Analysis of Golf Galaxy
Thursday November 02nd 2006, 10:07 am
Filed under: Equipment, Golf Industry

I recently stumbled upon an analysis of the retailer Golf Galaxy that also provided a window onto the golf industry in general. Here’s a quote:

Golf Galaxy is still a rather small retailer, with only about $200 million in fiscal 2006 sales, yet it grew sales by 50% last year and predicts 52%-57% growth this year. What really impresses us about Golf Galaxy is that it was founded by two former Best Buy(Nasdaq: BBY) executives and that the rest of the management team includes players from Select Comfort(Nasdaq: SCSS), Calloway(NYSE: ELY), and Target(NYSE: TGT).
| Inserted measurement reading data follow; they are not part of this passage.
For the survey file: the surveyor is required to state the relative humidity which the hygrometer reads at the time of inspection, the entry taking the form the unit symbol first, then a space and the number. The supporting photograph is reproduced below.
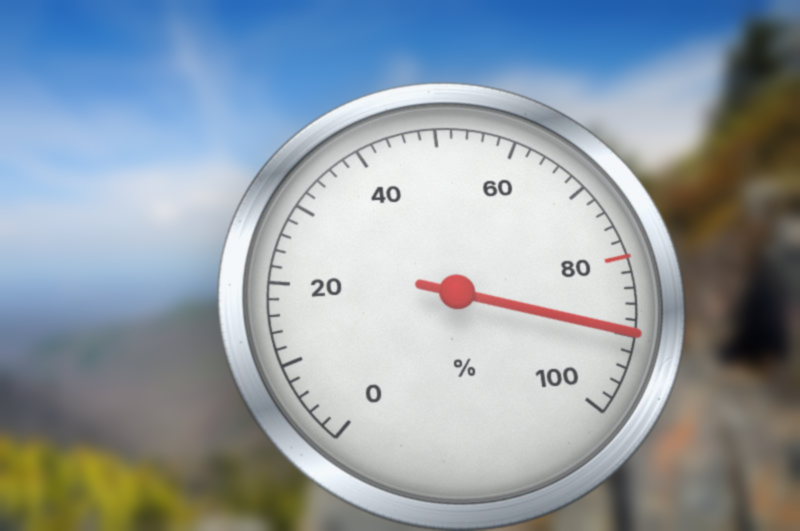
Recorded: % 90
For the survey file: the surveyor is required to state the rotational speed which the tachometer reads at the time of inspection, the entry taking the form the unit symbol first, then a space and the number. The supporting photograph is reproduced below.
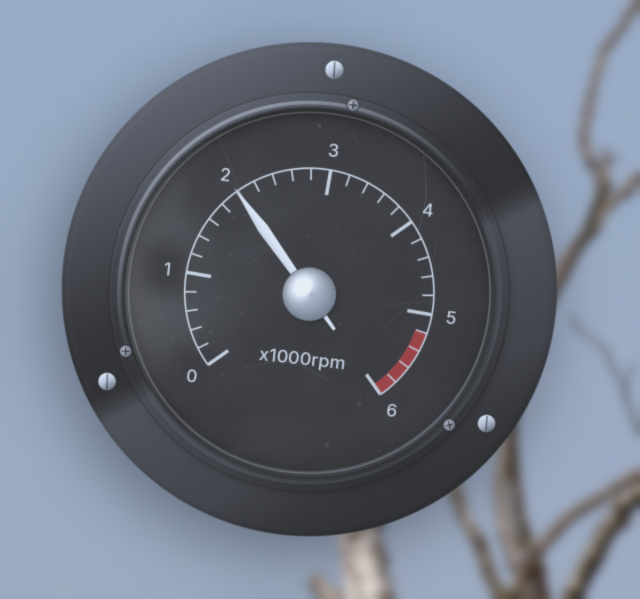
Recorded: rpm 2000
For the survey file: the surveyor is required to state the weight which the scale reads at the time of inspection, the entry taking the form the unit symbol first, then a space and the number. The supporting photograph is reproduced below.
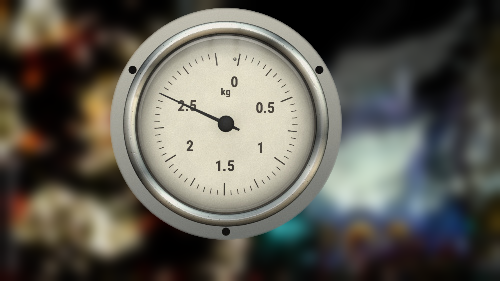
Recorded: kg 2.5
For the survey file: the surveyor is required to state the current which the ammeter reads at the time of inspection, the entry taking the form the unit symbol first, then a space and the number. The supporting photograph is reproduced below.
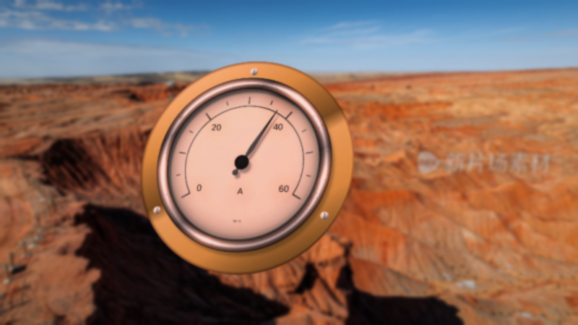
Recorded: A 37.5
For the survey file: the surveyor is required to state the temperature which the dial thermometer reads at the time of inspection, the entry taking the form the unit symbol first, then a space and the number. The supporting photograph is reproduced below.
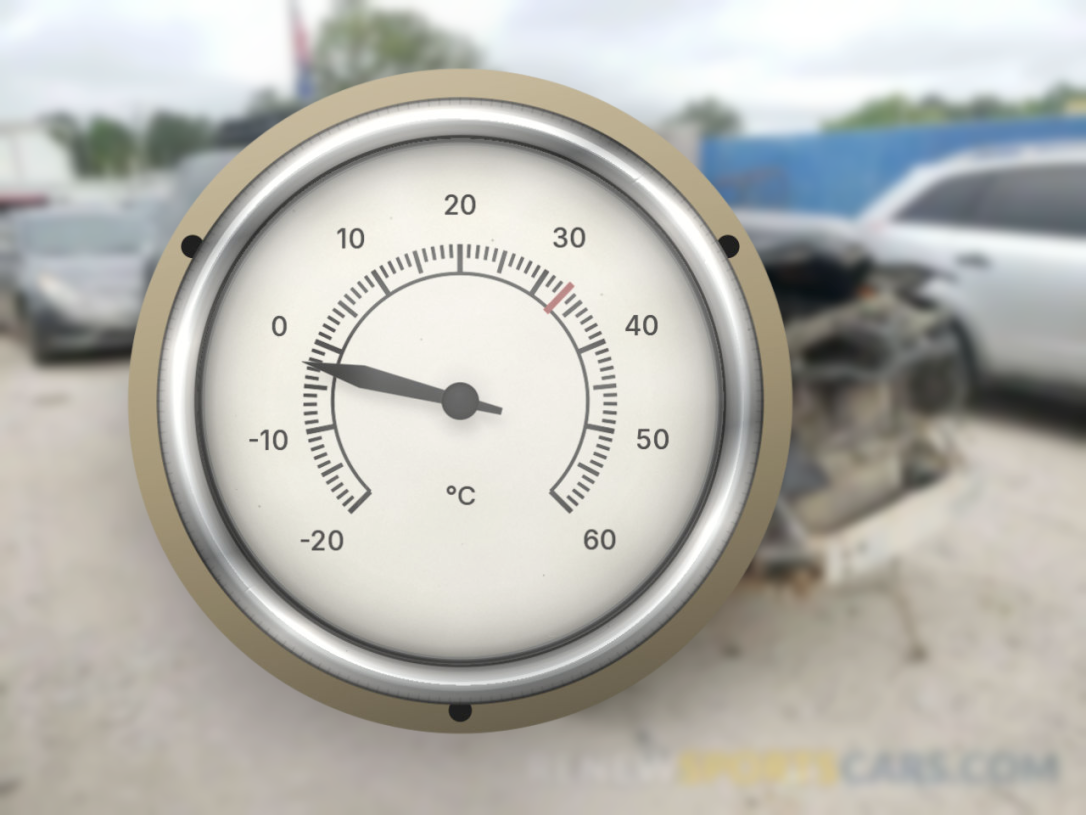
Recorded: °C -2.5
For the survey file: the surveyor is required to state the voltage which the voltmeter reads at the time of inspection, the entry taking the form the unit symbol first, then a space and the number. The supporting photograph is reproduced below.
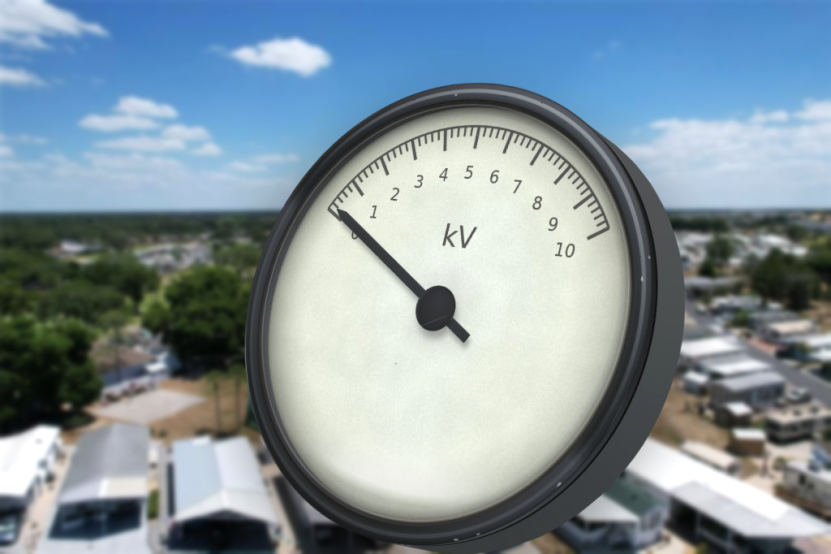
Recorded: kV 0.2
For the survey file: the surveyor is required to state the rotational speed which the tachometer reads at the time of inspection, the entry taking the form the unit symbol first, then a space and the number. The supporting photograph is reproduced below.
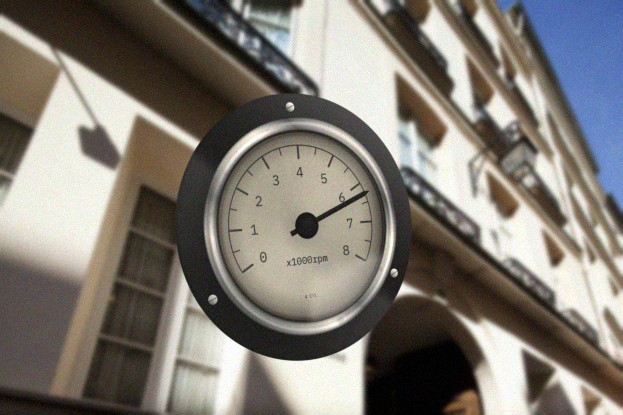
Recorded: rpm 6250
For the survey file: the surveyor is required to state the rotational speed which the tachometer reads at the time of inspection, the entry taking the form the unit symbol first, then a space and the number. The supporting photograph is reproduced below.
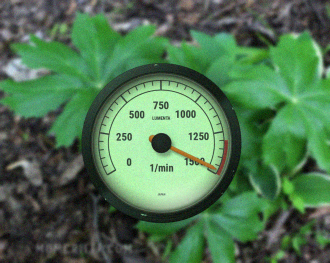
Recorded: rpm 1475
The number of golfers in the USA has been fairly stagnant for a few years now, and according to the National Golf Foundation, the number of rounds of golf played in 2005 was down slightly from 2004, which was also the first year in the previous three years that the number had actually increased. Even so, it looks like 2006 might be a good year, as the number of rounds played has risen just less than 2% year-to-date.

In the recent CIBC World Markets report covering the sporting goods sector, Golf Galaxy is rated as a sector performer. While they face formidable competition from the large operators, they have the opportunity to gain market share from on-course pro shops and smaller retail chains. Weak sales trends are expected to be offset by continued margin upside which will help the company meet estimates for FY06.

With Golf Galaxy’s shares having fallen 30% year-to-date, we believe the current level has limited downside.